Die Musicaladaption (Buch Christian Struppek) geht tiefer als die Schauspielvorlage, indem sie zum Beispiel in Einschüben erzählt, was damals zwischen Claire, Alfred und den Bewohnern von Ill geschah und gibt Ausblicke, was hätte sein können, wenn Alfred sich anders entschieden hätte. Damit ist der Zuschauer noch näher an das Geschehen herangeholt, man leidet mit Claire, für deren Handeln man dann doch so etwas wie Verständnis aufbringt. Das bringt mehr Emotionalität auf die Bühne und sorgt für Spannung. Die Musik von Moritz Schneider und Michael Reed fand ich zwar eingängig, aber beim ersten Mal hören ist mir keine Melodie im Ohr geblieben. Dies würde sich sicher nach mehrmaligem Anhören ändern.

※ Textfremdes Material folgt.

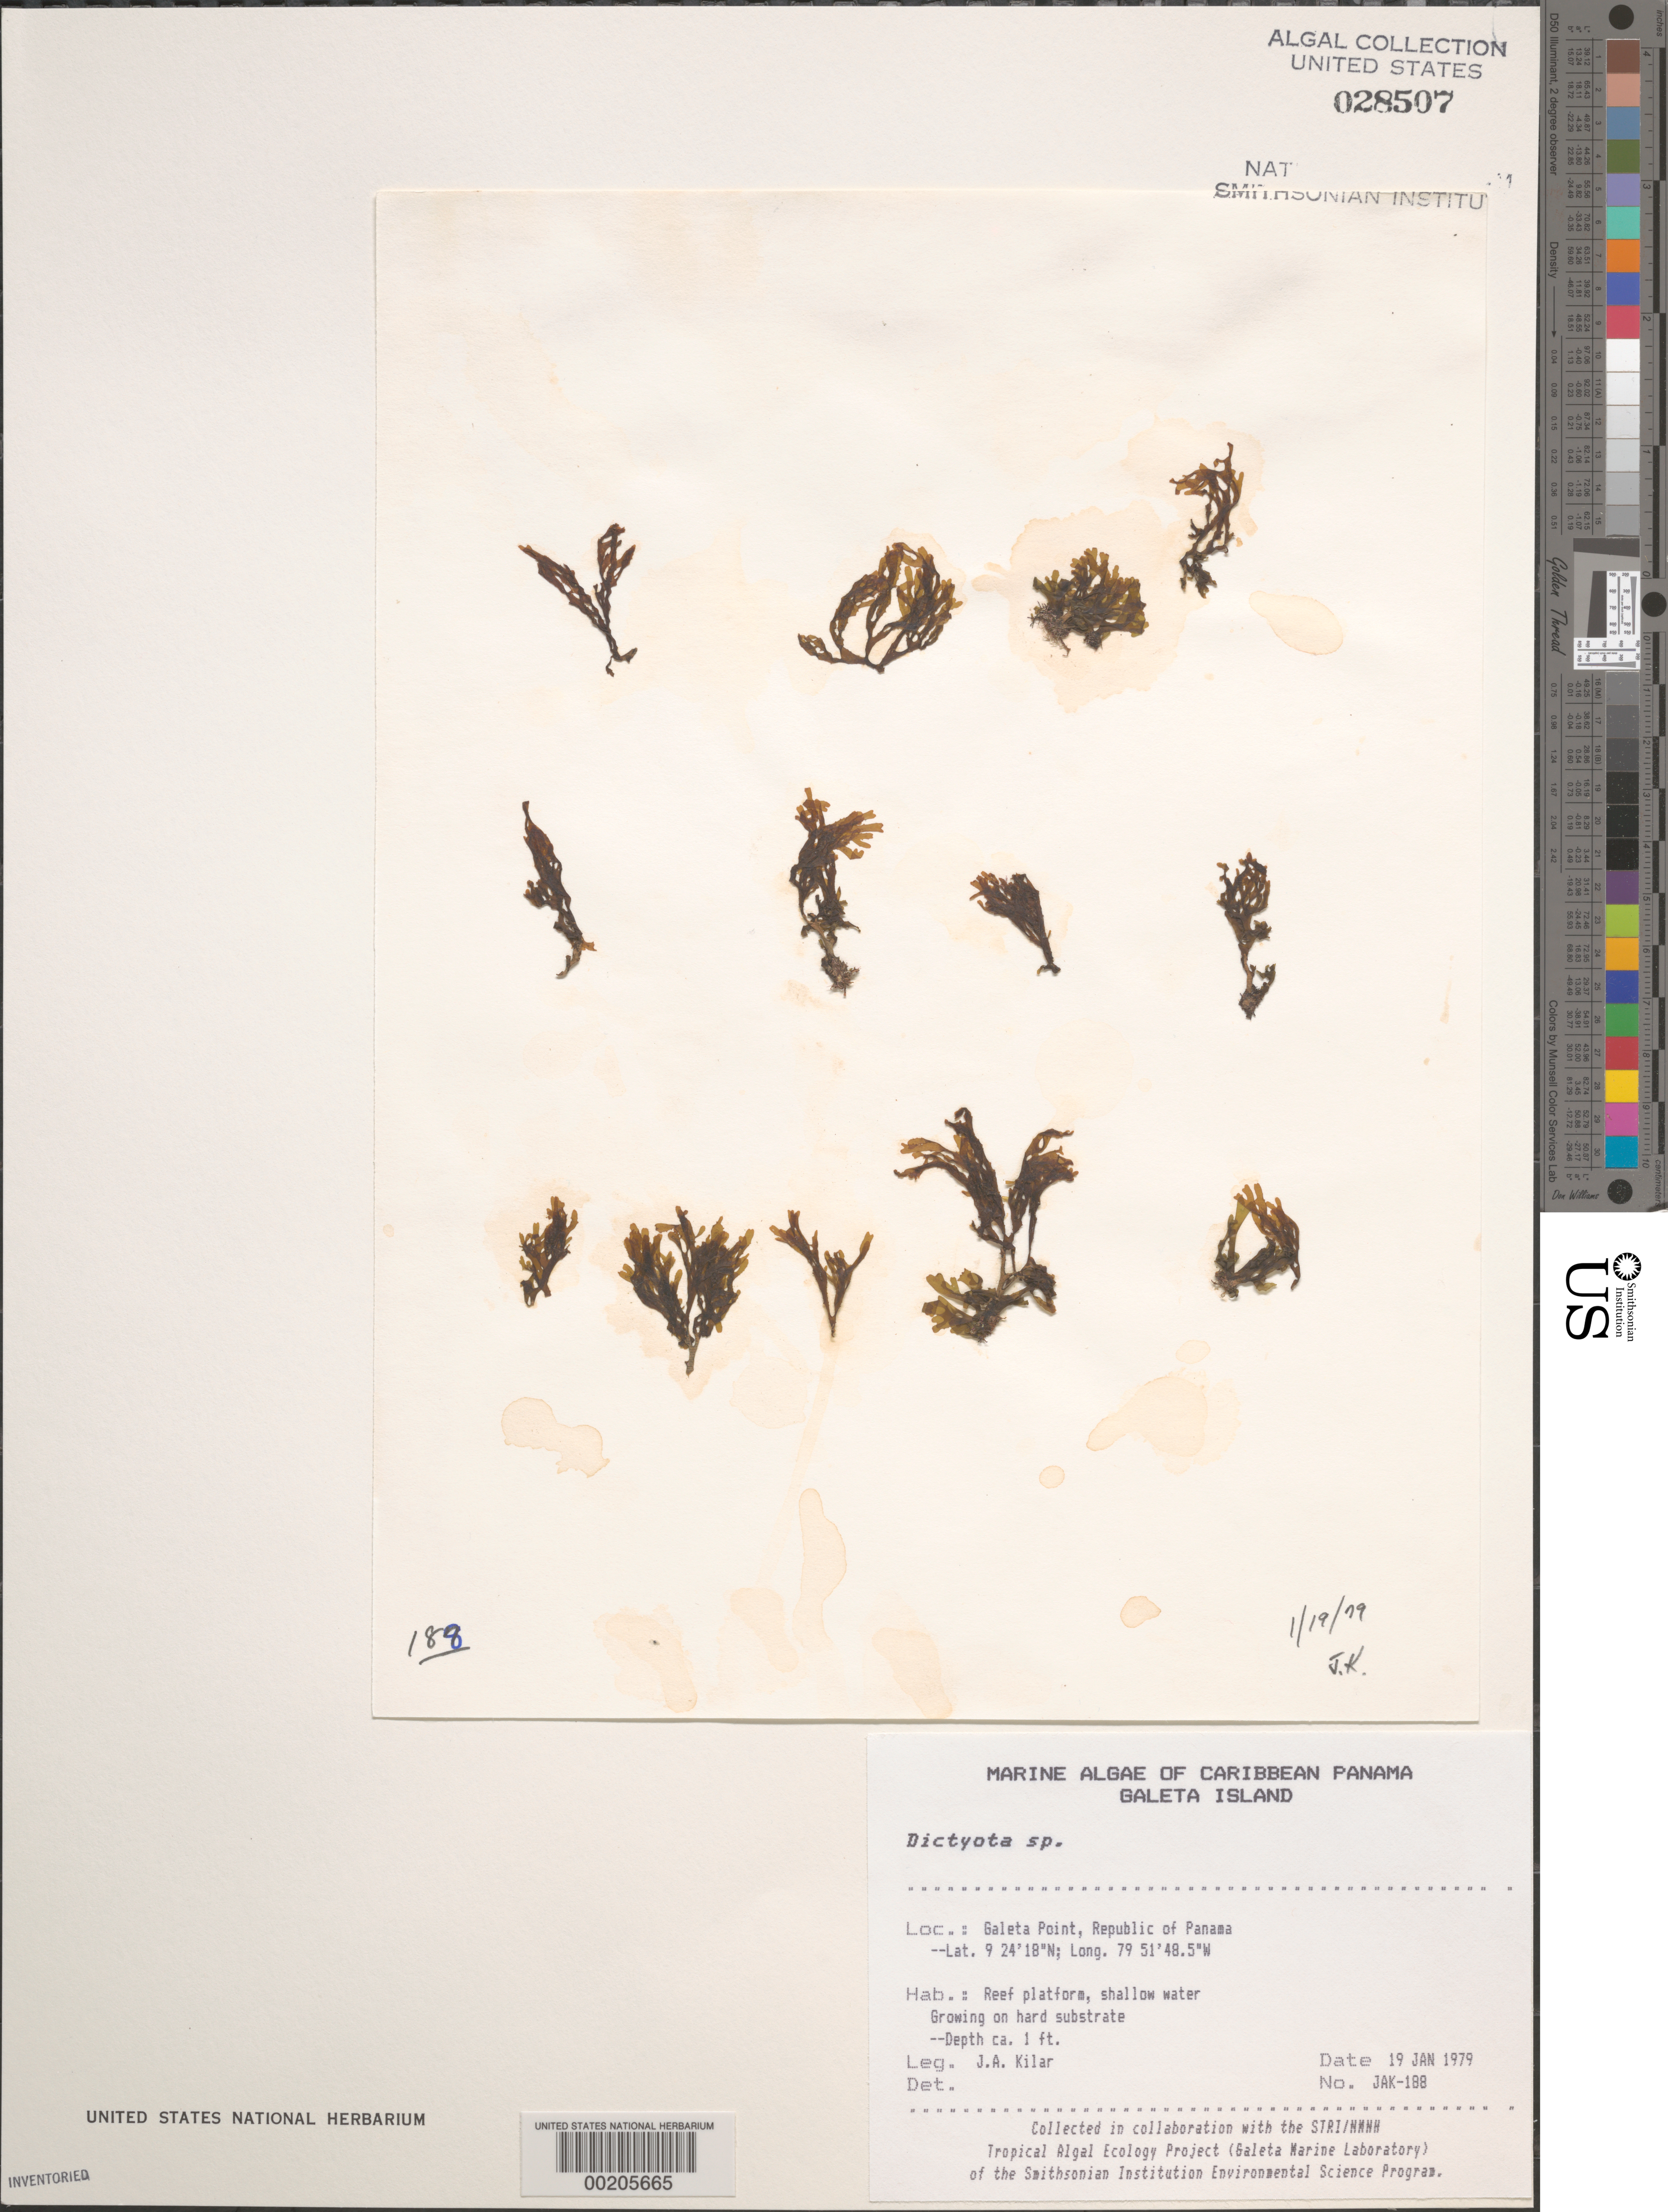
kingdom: Chromista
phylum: Ochrophyta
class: Phaeophyceae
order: Dictyotales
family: Dictyotaceae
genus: Dictyota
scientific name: Dictyota sp.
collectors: J. A. Kilar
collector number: JAK-188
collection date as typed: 19 Jan 1979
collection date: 1979-01-19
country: Panama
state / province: Colón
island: Galeta Island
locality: Galeta Point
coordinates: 9 24' 18" N, 79 51' 48.5" W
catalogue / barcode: US 28507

Beeindruckend ist das Bühnenbild von Peter J. Davison, in Sekundenschnelle verwandelt sich die Bühne vom Bahnhof zum Krämerladen, Wald und Hotelzimmer und wieder zurück. Auch das Konzept der Kostüme von Uta Loher und Conny Lüders war sehr überzeugend. Zu Anfang waren alle Kostüme einförmig grau und alle in Gummistiefeln. Je weiter sich die einzelnen Personen der Gier hingaben, desto bunter wurden ihre Kostüme. Lediglich Alfred Ill war am Ende noch in Gummistiefeln. Das fand ich wirklich clever umgesetzt. Die Regie von Andreas Gergen zeichnete sich vor allem durch die gute Personenführung aus.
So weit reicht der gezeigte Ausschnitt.